WHAT YOU WILL DO:
Omit the pictures and copy the entries exactly.

INFORMATION SHOWN:
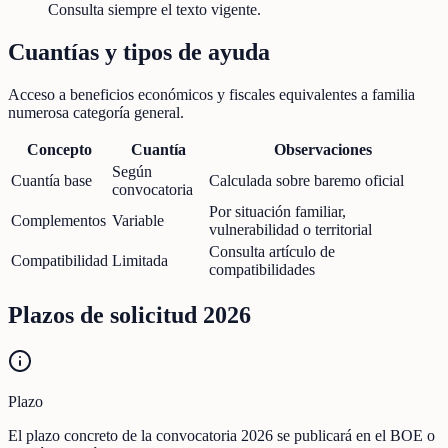
Consulta siempre el texto vigente.
Cuantías y tipos de ayuda
Acceso a beneficios económicos y fiscales equivalentes a familia
numerosa categoría general.
Concepto
Cuantía
Observaciones
Según
Cuantía base
Calculada sobre baremo oficial
convocatoria
Por situación familiar,
Complementos
Variable
vulnerabilidad o territorial
Consulta artículo de
Compatibilidad
Limitada
compatibilidades
Plazos de solicitud 2026
Plazo
El plazo concreto de la convocatoria 2026 se publicará en el BOE o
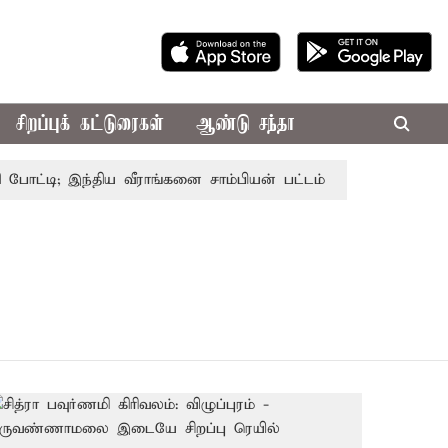
சிறப்புக் கட்டுரைகள்
ஆண்டு சந்தா
்டி; இந்திய வீராங்கனை சாம்பியன் பட்டம் வென்றார்
சென்ன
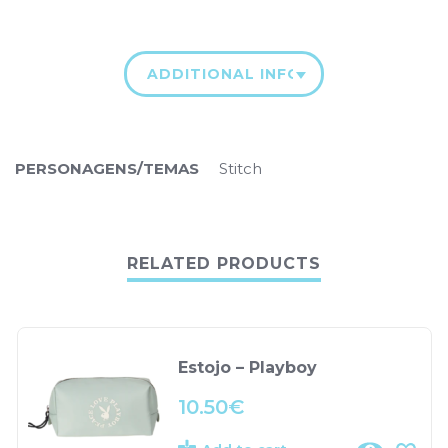
ADDITIONAL INFORMATION
PERSONAGENS/TEMAS
Stitch
RELATED PRODUCTS
Estojo – Playboy
10.50
€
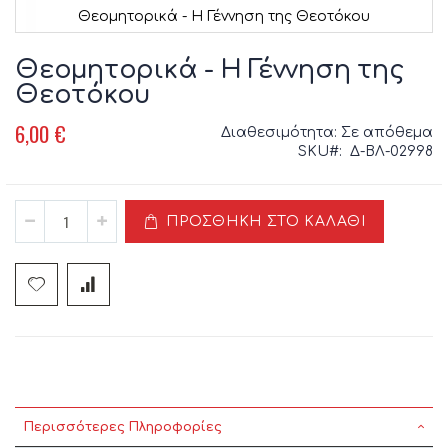
Θεομητορικά - Η Γέννηση της Θεοτόκου
Μετάβαση
στην
Θεομητορικά - Η Γέννηση της
αρχή
Θεοτόκου
της
συλλογής
6,00 €
Διαθεσιμότητα:
Σε απόθεμα
εικόνων
SKU
Δ-ΒΛ-02998
ΠΡΟΣΘΉΚΗ ΣΤΟ ΚΑΛΆΘΙ
Περισσότερες Πληροφορίες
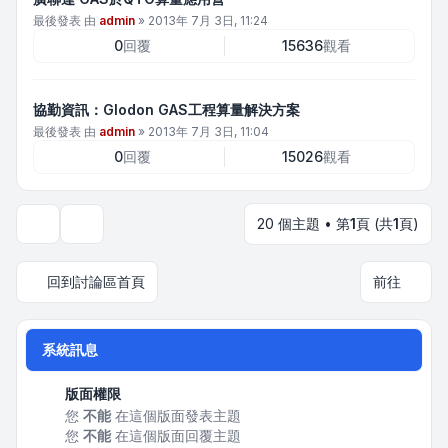
最後發表 由
admin
»
2013年 7月 3日, 11:24
0
回覆
15636
觀看
協勤資訊：Glodon GAS工程算量解決方案
最後發表 由
admin
»
2013年 7月 3日, 11:04
0
回覆
15026
觀看
20 個主題 • 第
1
頁 (共
1
頁)
顯示和排序選項
回到討論區首頁
前往
系統訊息
版面權限
您
不能
在這個版面發表主題
您
不能
在這個版面回覆主題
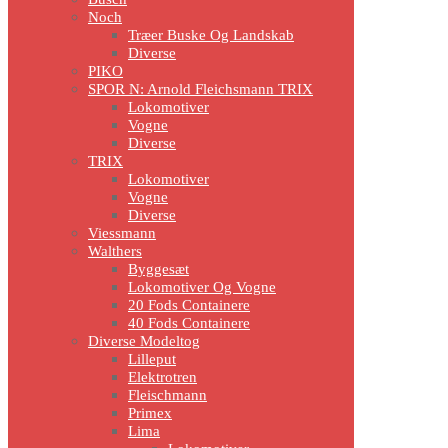
Noch
Træer Buske Og Landskab
Diverse
PIKO
SPOR N: Arnold Fleichsmann TRIX
Lokomotiver
Vogne
Diverse
TRIX
Lokomotiver
Vogne
Diverse
Viessmann
Walthers
Byggesæt
Lokomotiver Og Vogne
20 Fods Containere
40 Fods Containere
Diverse Modeltog
Lilleput
Elektrotren
Fleischmann
Primex
Lima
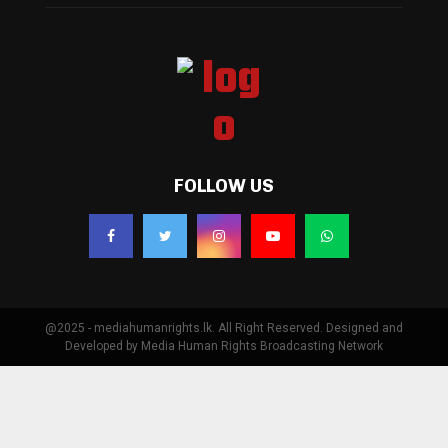
FOLLOW US
@2025 - mediahumanrights.lk. All Right Reserved. Designed and
Developed by Media Human Rights Broadcasting Network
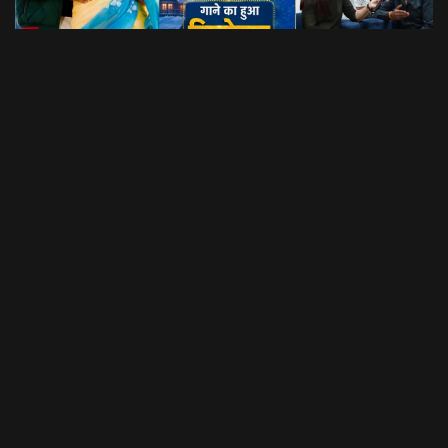
Dil Luchi Meru गाने का हुआ विमोचन।। Latest Garhwali Song 2026 || SNN Films
18:20
फिल्मी रैबार"
LOAD MORE
उत्तराखंड की नौनी प्लेटफार्म की शुरुआत यहां की बेटी-महिलाओं के लिए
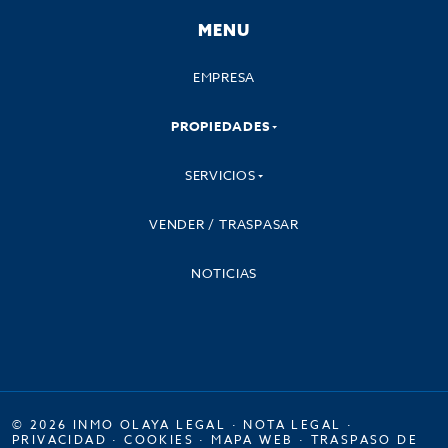
MENU
EMPRESA
PROPIEDADES
SERVICIOS
VENDER / TRASPASAR
NOTICIAS
© 2026 INMO OLAYA LEGAL ·
NOTA LEGAL
·
PRIVACIDAD
·
COOKIES
·
MAPA WEB
·
TRASPASO DE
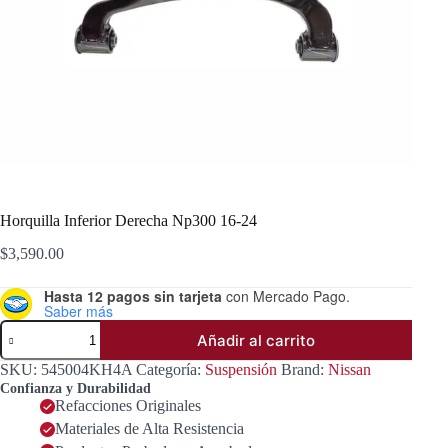
Horquilla Inferior Derecha Np300 16-24
$
3,590.00
Hasta 12 pagos sin tarjeta
con Mercado Pago.
Saber más
Horquilla
Añadir al carrito
Inferior
Derecha
SKU:
545004KH4A
Categoría:
Suspensión
Brand:
Nissan
Np300
Confianza y Durabilidad
16-
Refacciones Originales
24
Materiales de Alta Resistencia
cantidad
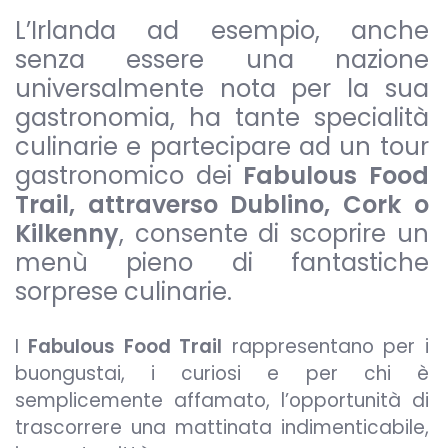
L’Irlanda ad esempio, anche
senza essere una nazione
universalmente nota per la sua
gastronomia, ha tante specialità
culinarie e partecipare ad un tour
gastronomico dei
Fabulous Food
Trail, attraverso Dublino, Cork o
Kilkenny
, consente di scoprire un
menù pieno di fantastiche
sorprese culinarie.
I
Fabulous Food Trail
rappresentano per i
buongustai, i curiosi e per chi è
semplicemente affamato, l’opportunità di
trascorrere una mattinata indimenticabile,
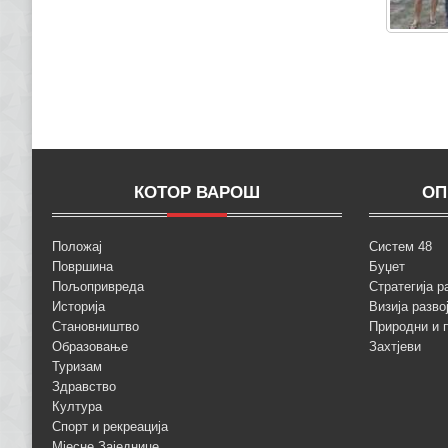
КОТОР ВАРОШ
ОП
Положај
Систем 48
Површина
Буџет
Пољопривреда
Стратегија р
Историја
Визија разво
Становништво
Природни и 
Образовање
Захтјеви
Туризам
Здравство
Култура
Спорт и рекреација
Мјесне Заједнице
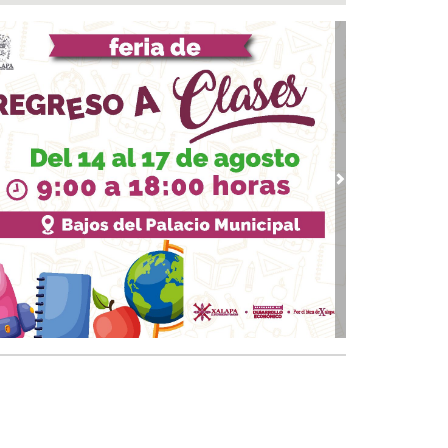
ntamiento e ICATVER fortalecen capacitación
oral en beneficio de las y los sanandrescanos
 07, 2026 / 14:56
ncena, no me abandones.... 😝😜🤣
 07, 2026 / 14:47
erar empleo y bienestar, prioridad para el
ierno de San Andrés Tuxtla: Rafa Fararoni
 07, 2026 / 14:39
vious
Next
lan con vida a pescador desaparecido desde el
de julio en Uxpanapa
 07, 2026 / 14:22
salta Pedro Miguel pensamiento de Diego
zarín y agradece respaldo de Rocío Nahle al
tival del Mar
 07, 2026 / 13:53
ulsa Ayuntamiento de Veracruz cultura de la
vención en la niñez del municipio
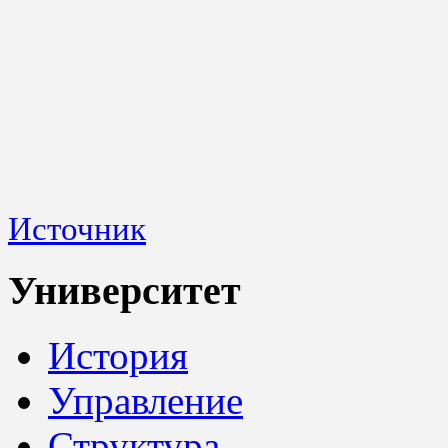
Источник
Университет
История
Управление
Структура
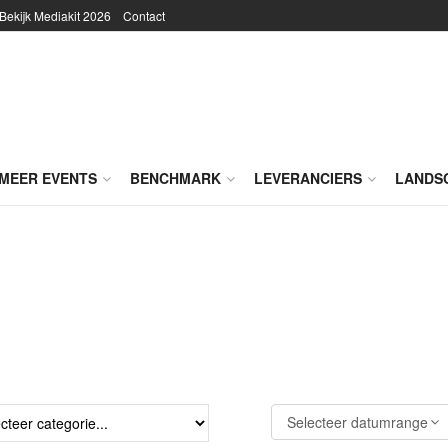
Bekijk Mediakit 2026
Contact
MEER EVENTS
BENCHMARK
LEVERANCIERS
LANDS
Selecteer datumrange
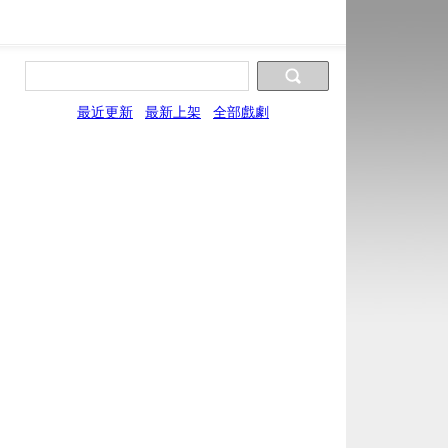
最近更新
最新上架
全部戲劇
片源9
片源10
片源11
片源12
片源13
XYun
UYun
FYun
LYun
SYun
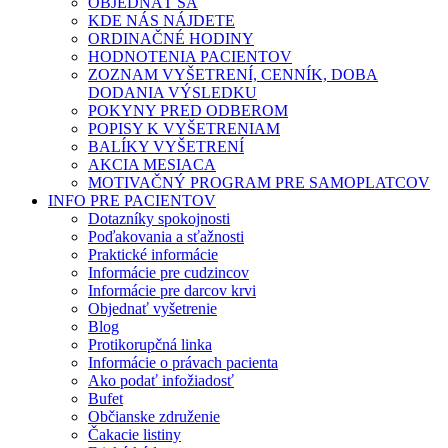
OBJEDNAŤ SA
KDE NÁS NÁJDETE
ORDINAČNÉ HODINY
HODNOTENIA PACIENTOV
ZOZNAM VYŠETRENÍ, CENNÍK, DOBA
DODANIA VÝSLEDKU
POKYNY PRED ODBEROM
POPISY K VYŠETRENIAM
BALÍKY VYŠETRENÍ
AKCIA MESIACA
MOTIVAČNÝ PROGRAM PRE SAMOPLATCOV
INFO PRE PACIENTOV
Dotazníky spokojnosti
Poďakovania a sťažnosti
Praktické informácie
Informácie pre cudzincov
Informácie pre darcov krvi
Objednať vyšetrenie
Blog
Protikorupčná linka
Informácie o právach pacienta
Ako podať infožiadosť
Bufet
Občianske združenie
Čakacie listiny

ANSWER:
Consulta siempre el texto vigente.
Cuantías y tipos de ayuda
Acceso a beneficios económicos y fiscales equivalentes a familia
numerosa categoría general.
Concepto
Cuantía
Observaciones
Según
Cuantía base
Calculada sobre baremo oficial
convocatoria
Por situación familiar,
Complementos
Variable
vulnerabilidad o territorial
Consulta artículo de
Compatibilidad
Limitada
compatibilidades
Plazos de solicitud 2026
Plazo
El plazo concreto de la convocatoria 2026 se publicará en el BOE o
சிறப்புக் கட்டுரைகள்
ஆண்டு சந்தா
்டி; இந்திய வீராங்கனை சாம்பியன் பட்டம் வென்றார்
சென்ன
ADDITIONAL INFORMATION
PERSONAGENS/TEMAS
Stitch
RELATED PRODUCTS
Estojo – Playboy
10.50
€
Θεομητορικά - Η Γέννηση της Θεοτόκου
Μετάβαση
στην
Θεομητορικά - Η Γέννηση της
αρχή
Θεοτόκου
της
συλλογής
6,00 €
Διαθεσιμότητα:
Σε απόθεμα
εικόνων
SKU
Δ-ΒΛ-02998
ΠΡΟΣΘΉΚΗ ΣΤΟ ΚΑΛΆΘΙ
Περισσότερες Πληροφορίες
最後發表 由
admin
»
2013年 7月 3日, 11:24
0
回覆
15636
觀看
協勤資訊：Glodon GAS工程算量解決方案
最後發表 由
admin
»
2013年 7月 3日, 11:04
0
回覆
15026
觀看
20 個主題 • 第
1
頁 (共
1
頁)
顯示和排序選項
回到討論區首頁
前往
系統訊息
版面權限
您
不能
在這個版面發表主題
您
不能
在這個版面回覆主題
Noch
Træer Buske Og Landskab
Diverse
PIKO
SPOR N: Arnold Fleichsmann TRIX
Lokomotiver
Vogne
Diverse
TRIX
Lokomotiver
Vogne
Diverse
Viessmann
Walthers
Byggesæt
Lokomotiver Og Vogne
20 Fods Containere
40 Fods Containere
Diverse Modeltog
Lilleput
Elektrotren
Fleischmann
Primex
Lima
FOLLOW US
@2025 - mediahumanrights.lk. All Right Reserved. Designed and
Developed by Media Human Rights Broadcasting Network
Dil Luchi Meru गाने का हुआ विमोचन।। Latest Garhwali Song 2026 || SNN Films
18:20
फिल्मी रैबार"
LOAD MORE
उत्तराखंड की नौनी प्लेटफार्म की शुरुआत यहां की बेटी-महिलाओं के लिए
MENU
EMPRESA
PROPIEDADES
SERVICIOS
VENDER / TRASPASAR
NOTICIAS
© 2026 INMO OLAYA LEGAL ·
NOTA LEGAL
·
PRIVACIDAD
·
COOKIES
·
MAPA WEB
·
TRASPASO DE
Horquilla Inferior Derecha Np300 16-24
$
3,590.00
Hasta 12 pagos sin tarjeta
con Mercado Pago.
Saber más
Horquilla
Añadir al carrito
Inferior
Derecha
SKU:
545004KH4A
Categoría:
Suspensión
Brand:
Nissan
Np300
Confianza y Durabilidad
16-
Refacciones Originales
24
Materiales de Alta Resistencia
cantidad
L’Irlanda ad esempio, anche
senza essere una nazione
universalmente nota per la sua
gastronomia, ha tante specialità
culinarie e partecipare ad un tour
gastronomico dei
Fabulous Food
Trail, attraverso Dublino, Cork o
Kilkenny
, consente di scoprire un
menù pieno di fantastiche
sorprese culinarie.
I
Fabulous Food Trail
rappresentano per i
buongustai, i curiosi e per chi è
semplicemente affamato, l’opportunità di
trascorrere una mattinata indimenticabile,
КОТОР ВАРОШ
ОП
Положај
Систем 48
Површина
Буџет
Пољопривреда
Стратегија р
Историја
Визија разво
Становништво
Природни и 
Образовање
Захтјеви
Туризам
Здравство
Култура
Спорт и рекреација
Мјесне Заједнице
ntamiento e ICATVER fortalecen capacitación
oral en beneficio de las y los sanandrescanos
 07, 2026 / 14:56
ncena, no me abandones.... 😝😜🤣
 07, 2026 / 14:47
erar empleo y bienestar, prioridad para el
ierno de San Andrés Tuxtla: Rafa Fararoni
 07, 2026 / 14:39
vious
Next
lan con vida a pescador desaparecido desde el
de julio en Uxpanapa
 07, 2026 / 14:22
salta Pedro Miguel pensamiento de Diego
zarín y agradece respaldo de Rocío Nahle al
tival del Mar
 07, 2026 / 13:53
ulsa Ayuntamiento de Veracruz cultura de la
vención en la niñez del municipio
Источник
Университет
История
Управление
Структура
Bekijk Mediakit 2026
Contact
MEER EVENTS
BENCHMARK
LEVERANCIERS
LANDS
Selecteer datumrange
最近更新
最新上架
全部戲劇
片源9
片源10
片源11
片源12
片源13
XYun
UYun
FYun
LYun
SYun
OBJEDNAŤ SA
KDE NÁS NÁJDETE
ORDINAČNÉ HODINY
HODNOTENIA PACIENTOV
ZOZNAM VYŠETRENÍ, CENNÍK, DOBA
DODANIA VÝSLEDKU
POKYNY PRED ODBEROM
POPISY K VYŠETRENIAM
BALÍKY VYŠETRENÍ
AKCIA MESIACA
MOTIVAČNÝ PROGRAM PRE SAMOPLATCOV
INFO PRE PACIENTOV
Dotazníky spokojnosti
Poďakovania a sťažnosti
Praktické informácie
Informácie pre cudzincov
Informácie pre darcov krvi
Objednať vyšetrenie
Blog
Protikorupčná linka
Informácie o právach pacienta
Ako podať infožiadosť
Bufet
Občianske združenie
Čakacie listiny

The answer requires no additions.